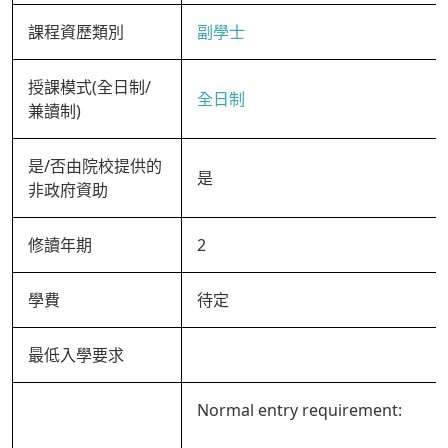
課程資歷類別
副學士
授課模式(全日制/
全日制
兼讀制)
是/否由院校提供的
是
非政府資助
修讀年期
2
學費
待定
最低入學要求
Normal entry requirement:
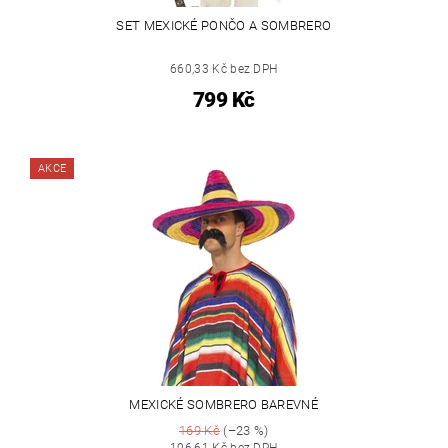
SET MEXICKÉ PONČO A SOMBRERO
660,33 Kč bez DPH
799 Kč
AKCE
MEXICKÉ SOMBRERO BAREVNÉ
169 Kč
(–23 %)
106,61 Kč bez DPH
== == ==
#### EXERCISE INSTRUCTIONS:
Update the text of the rows above, replacing each "bez DPH" with "excl. VAT" and changing nothing else. Leave the pictures out.

#### SOLUTION:
課程資歷類別
副學士
授課模式(全日制/
全日制
兼讀制)
是/否由院校提供的
是
非政府資助
修讀年期
2
學費
待定
最低入學要求
Normal entry requirement:
SET MEXICKÉ PONČO A SOMBRERO
660,33 Kč excl. VAT
799 Kč
AKCE
MEXICKÉ SOMBRERO BAREVNÉ
169 Kč
(–23 %)
106,61 Kč excl. VAT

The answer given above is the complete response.